◆ TASK TO COMPLETE
Copy out the records from the first line through the line containing "مقالات مشابهة", including that line, and reproduce each line without any change.

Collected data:

Content starts

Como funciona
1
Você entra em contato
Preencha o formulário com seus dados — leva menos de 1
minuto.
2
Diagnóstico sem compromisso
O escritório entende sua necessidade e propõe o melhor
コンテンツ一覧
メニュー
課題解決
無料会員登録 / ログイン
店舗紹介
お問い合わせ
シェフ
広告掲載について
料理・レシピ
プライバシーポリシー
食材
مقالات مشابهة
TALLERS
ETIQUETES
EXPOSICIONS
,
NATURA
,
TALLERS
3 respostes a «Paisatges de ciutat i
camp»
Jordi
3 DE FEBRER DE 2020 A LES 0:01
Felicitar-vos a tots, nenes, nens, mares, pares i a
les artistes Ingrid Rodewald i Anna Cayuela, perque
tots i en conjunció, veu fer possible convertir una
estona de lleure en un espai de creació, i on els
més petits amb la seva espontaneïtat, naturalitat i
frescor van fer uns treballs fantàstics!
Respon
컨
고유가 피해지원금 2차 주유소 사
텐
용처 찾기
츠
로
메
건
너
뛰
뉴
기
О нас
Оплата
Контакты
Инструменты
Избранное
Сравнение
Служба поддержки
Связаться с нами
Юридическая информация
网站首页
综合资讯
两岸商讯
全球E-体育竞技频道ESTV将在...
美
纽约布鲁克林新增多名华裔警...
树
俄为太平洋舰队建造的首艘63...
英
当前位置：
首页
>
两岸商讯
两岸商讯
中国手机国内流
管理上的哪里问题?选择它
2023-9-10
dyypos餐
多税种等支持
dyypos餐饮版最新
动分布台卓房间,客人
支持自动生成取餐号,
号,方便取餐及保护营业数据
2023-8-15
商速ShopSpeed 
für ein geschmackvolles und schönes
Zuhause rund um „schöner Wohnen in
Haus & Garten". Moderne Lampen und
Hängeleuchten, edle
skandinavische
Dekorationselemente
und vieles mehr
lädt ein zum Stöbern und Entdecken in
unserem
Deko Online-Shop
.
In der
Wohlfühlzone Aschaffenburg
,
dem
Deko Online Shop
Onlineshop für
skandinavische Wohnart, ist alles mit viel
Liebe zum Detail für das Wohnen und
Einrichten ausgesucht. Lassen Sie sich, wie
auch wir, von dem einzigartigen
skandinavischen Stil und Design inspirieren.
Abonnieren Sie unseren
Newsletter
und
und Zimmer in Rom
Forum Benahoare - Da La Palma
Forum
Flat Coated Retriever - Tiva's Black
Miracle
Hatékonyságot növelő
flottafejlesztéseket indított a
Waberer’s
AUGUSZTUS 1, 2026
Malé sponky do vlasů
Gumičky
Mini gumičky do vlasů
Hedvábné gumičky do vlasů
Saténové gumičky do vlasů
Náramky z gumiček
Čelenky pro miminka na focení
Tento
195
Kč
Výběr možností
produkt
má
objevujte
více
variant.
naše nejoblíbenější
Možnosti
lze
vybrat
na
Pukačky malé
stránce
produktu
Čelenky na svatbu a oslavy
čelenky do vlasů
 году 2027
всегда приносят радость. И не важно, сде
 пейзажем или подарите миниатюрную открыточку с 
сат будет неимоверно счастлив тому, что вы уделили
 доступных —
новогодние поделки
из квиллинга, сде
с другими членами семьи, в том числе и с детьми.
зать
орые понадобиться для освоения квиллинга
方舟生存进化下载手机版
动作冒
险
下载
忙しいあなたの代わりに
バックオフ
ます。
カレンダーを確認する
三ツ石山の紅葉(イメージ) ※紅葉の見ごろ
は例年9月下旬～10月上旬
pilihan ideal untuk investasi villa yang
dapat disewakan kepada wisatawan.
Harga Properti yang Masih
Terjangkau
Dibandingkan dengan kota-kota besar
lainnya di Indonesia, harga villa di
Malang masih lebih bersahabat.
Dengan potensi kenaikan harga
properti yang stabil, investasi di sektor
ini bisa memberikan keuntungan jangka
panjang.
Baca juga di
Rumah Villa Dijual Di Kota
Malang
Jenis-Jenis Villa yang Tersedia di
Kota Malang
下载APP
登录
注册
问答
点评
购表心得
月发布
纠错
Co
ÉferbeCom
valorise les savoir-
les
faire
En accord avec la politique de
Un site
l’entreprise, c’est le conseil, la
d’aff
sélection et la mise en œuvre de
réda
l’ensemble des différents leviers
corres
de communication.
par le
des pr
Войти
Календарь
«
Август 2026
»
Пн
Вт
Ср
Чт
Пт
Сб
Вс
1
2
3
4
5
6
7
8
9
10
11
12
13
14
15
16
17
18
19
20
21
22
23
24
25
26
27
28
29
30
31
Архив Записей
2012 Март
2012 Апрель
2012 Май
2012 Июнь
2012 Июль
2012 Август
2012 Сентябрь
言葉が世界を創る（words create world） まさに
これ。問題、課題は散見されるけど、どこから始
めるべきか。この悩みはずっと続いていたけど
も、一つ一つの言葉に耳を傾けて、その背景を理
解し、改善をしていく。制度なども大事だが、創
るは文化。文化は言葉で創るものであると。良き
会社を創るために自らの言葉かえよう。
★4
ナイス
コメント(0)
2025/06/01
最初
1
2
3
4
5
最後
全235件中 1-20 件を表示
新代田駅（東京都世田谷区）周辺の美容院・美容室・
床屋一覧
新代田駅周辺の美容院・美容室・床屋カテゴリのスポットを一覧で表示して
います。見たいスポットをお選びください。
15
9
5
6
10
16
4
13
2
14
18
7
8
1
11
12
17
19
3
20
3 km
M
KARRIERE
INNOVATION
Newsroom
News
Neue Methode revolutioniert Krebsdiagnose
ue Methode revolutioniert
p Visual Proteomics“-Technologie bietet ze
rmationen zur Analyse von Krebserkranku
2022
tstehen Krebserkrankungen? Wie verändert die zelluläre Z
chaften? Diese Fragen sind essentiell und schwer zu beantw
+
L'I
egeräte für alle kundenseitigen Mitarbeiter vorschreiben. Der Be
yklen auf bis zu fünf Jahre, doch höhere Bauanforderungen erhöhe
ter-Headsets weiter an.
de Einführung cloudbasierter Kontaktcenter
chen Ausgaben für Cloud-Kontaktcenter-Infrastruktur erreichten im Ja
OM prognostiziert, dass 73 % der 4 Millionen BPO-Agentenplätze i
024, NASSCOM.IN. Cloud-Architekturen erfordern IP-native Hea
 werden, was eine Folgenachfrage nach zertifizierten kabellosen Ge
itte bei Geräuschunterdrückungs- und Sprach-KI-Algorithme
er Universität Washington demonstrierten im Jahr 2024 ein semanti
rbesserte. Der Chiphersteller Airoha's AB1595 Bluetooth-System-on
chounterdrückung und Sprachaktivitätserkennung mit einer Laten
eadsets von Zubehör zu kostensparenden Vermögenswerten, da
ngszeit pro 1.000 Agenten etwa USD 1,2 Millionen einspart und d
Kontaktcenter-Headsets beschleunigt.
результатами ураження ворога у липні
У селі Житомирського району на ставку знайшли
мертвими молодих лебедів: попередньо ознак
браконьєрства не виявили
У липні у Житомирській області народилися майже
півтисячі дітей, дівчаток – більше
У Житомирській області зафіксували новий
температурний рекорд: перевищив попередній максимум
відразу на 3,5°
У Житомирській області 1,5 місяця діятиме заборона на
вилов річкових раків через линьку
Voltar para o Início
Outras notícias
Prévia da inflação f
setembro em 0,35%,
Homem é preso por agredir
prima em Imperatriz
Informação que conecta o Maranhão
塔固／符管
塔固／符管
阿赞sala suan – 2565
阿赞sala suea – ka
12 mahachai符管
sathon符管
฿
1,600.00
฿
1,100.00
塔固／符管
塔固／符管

Content ends

◆ SOLUTION FOR THIS PROBLEM
Como funciona
1
Você entra em contato
Preencha o formulário com seus dados — leva menos de 1
minuto.
2
Diagnóstico sem compromisso
O escritório entende sua necessidade e propõe o melhor
コンテンツ一覧
メニュー
課題解決
無料会員登録 / ログイン
店舗紹介
お問い合わせ
シェフ
広告掲載について
料理・レシピ
プライバシーポリシー
食材
مقالات مشابهة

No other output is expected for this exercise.